ConJur — Fora esse do terço de férias, que outros julgamentos tributários importantes estão na pauta do STF?
Maurício Faro — A pauta do Supremo como um todo é importante. A Corte está analisando a questão da coisa julgada, que é um dos temas mais relevantes de todos, que trouxe uma perspectiva de mitigação da coisa julgada em face de decisão superveniente do Supremo. Também há, por exemplo, a conclusão da ADC 49. O Supremo julgou a ADC 49, disse que era inconstitucional a incidência do ICMS nas transferências entre estabelecimentos de uma mesma empresa. Porém, o STF não decidiu o que fazer com o crédito, por exemplo. Nós atuamos nesse caso e apresentamos um parecer da consultoria Tendências que fala do impacto disso para os grandes varejistas.

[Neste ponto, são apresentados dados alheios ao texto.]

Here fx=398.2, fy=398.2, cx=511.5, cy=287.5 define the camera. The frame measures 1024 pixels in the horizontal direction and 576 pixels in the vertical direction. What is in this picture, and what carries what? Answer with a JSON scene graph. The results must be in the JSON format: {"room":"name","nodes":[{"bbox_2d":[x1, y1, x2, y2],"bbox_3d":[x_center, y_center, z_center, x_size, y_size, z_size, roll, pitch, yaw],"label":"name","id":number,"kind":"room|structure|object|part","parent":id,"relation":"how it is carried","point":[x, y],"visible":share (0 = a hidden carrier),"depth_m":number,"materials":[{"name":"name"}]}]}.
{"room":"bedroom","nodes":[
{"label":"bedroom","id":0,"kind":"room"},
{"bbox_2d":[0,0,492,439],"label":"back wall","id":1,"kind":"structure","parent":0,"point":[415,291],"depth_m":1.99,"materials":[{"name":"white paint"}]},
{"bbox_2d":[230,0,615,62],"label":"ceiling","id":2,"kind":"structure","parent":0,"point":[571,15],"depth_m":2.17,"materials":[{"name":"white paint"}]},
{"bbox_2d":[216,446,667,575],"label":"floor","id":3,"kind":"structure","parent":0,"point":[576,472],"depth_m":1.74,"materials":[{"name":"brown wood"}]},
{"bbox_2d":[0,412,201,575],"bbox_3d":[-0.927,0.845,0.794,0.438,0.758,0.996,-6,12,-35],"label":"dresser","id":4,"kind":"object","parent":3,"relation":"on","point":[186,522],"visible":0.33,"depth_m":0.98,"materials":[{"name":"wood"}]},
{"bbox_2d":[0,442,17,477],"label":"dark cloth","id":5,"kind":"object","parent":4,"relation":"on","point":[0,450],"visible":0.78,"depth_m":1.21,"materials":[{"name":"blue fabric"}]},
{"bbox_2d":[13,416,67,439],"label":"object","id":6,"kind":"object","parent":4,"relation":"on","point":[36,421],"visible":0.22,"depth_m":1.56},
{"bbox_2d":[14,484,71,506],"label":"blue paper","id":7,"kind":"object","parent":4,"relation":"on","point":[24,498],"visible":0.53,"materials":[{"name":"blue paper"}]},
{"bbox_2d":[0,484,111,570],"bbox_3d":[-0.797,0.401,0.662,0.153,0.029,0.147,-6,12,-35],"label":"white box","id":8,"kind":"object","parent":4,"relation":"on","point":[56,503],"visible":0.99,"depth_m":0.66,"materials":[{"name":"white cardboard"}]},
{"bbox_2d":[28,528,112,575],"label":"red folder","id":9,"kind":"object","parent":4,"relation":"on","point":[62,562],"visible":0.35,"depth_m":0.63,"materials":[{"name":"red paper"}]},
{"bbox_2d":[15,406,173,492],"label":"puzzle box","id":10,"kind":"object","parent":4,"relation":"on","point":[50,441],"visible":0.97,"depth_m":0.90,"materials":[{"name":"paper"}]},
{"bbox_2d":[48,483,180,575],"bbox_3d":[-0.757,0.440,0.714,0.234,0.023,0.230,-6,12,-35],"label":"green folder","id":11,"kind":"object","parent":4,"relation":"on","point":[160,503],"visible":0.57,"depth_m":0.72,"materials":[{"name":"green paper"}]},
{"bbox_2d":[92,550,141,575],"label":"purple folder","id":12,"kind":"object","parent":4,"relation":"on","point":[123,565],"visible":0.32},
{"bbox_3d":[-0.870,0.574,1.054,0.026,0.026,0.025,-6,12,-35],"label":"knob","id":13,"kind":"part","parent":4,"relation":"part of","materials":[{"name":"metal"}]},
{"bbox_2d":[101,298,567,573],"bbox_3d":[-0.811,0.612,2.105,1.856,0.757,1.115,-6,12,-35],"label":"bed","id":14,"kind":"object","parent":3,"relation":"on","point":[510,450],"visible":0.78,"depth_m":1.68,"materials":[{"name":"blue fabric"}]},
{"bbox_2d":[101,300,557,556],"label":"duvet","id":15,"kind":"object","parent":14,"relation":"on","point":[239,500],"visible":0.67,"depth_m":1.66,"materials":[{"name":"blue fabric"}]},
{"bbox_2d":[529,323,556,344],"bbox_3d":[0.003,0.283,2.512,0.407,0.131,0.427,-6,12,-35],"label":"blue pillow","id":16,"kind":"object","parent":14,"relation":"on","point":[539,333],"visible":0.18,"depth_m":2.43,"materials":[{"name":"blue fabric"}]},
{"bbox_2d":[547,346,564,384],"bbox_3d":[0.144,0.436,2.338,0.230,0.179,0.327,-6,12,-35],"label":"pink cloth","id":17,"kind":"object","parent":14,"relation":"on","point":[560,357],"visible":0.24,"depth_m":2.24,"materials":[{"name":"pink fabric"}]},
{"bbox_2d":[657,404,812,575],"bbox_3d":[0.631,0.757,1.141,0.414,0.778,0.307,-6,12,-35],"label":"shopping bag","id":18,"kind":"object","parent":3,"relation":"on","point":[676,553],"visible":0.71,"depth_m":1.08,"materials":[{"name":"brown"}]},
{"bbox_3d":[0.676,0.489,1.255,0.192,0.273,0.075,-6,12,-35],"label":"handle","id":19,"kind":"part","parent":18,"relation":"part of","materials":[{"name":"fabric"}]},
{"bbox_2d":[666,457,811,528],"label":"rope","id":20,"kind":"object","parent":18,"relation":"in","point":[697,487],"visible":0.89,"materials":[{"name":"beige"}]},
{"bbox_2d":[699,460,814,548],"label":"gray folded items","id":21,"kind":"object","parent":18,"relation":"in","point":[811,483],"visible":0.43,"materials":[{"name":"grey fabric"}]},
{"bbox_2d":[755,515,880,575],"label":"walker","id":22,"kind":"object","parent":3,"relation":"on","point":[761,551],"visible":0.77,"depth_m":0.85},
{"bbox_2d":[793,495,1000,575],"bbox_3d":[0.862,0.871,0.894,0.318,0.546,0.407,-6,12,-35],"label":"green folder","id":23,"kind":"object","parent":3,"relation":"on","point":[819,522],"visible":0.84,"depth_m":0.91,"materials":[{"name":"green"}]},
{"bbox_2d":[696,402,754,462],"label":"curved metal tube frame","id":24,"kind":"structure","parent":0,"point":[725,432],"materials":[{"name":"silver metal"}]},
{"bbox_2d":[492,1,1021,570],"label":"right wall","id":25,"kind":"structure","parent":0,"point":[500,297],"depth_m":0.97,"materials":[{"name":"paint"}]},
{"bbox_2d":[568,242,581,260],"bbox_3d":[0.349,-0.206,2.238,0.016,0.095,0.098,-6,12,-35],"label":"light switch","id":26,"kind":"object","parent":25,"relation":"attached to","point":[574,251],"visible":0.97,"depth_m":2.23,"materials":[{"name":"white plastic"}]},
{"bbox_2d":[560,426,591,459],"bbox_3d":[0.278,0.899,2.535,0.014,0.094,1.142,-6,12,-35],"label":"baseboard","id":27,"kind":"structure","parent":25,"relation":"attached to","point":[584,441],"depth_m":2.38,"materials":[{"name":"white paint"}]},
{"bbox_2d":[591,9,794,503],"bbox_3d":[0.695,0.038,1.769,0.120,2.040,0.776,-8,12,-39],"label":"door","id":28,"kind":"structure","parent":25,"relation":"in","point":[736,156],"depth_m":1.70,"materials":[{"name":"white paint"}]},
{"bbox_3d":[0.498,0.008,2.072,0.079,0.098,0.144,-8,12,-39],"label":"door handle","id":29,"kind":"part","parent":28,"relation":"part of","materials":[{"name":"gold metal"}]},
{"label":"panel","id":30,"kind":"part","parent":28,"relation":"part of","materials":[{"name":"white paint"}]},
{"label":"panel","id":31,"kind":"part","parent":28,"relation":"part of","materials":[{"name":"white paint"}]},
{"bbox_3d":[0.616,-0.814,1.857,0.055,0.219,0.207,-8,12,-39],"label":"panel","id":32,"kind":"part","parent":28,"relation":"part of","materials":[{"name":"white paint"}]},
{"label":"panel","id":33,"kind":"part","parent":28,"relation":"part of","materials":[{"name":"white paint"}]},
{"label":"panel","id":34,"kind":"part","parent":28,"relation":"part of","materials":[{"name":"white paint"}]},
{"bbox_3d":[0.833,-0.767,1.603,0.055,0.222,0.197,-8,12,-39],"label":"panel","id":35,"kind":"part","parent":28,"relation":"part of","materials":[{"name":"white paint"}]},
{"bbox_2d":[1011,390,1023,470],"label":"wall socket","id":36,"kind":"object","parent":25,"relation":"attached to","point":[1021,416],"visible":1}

A proposta inicial do ministro Edson Fachin, quando o mérito do julgamento foi concluído, em 2021, era que se modulasse para janeiro de 2022. Nós já estamos em novembro de 2022 e o julgamento ainda não foi concluído. É algo preocupante.
E há uma série de outras questões no STF, como o regime do ICMS-Difal instituído com a Lei Complementar 190/2022 e os casos derivados da exclusão do ICMS da base do PIS/Cofins. Também há os casos de planejamento tributário analisados pelo Judiciário.
A proliferação de parcelamentos especiais mitigou a análise de determinados temas pelo Judiciário. Então, por exemplo, até pela qualidade e pela profundidade dos julgamentos do Carf, o contribuinte discutia o tema no conselho. Se ganhasse, ganhava. Se perdesse, era raro judicializar, pois ele entrava no Refis. O cenário mudou um pouco. Hoje há diversos casos de ágio, de incorporação de ações, de stock options, de temas de casa e separa e de redução de capital que estão sendo judicializados. São temas que não vinham sendo recorrentemente enfrentados pelo Judiciário. E ainda não é possível extrair uma diretriz definitiva de como o Judiciário vai enfrentar isso. Adicionada a esse desafio há a Emenda Constitucional da Relevância (EC 125/2022), que criou o filtro da relevância para os recursos especiais, o que torna ainda mais importantes os julgamentos nos tribunais.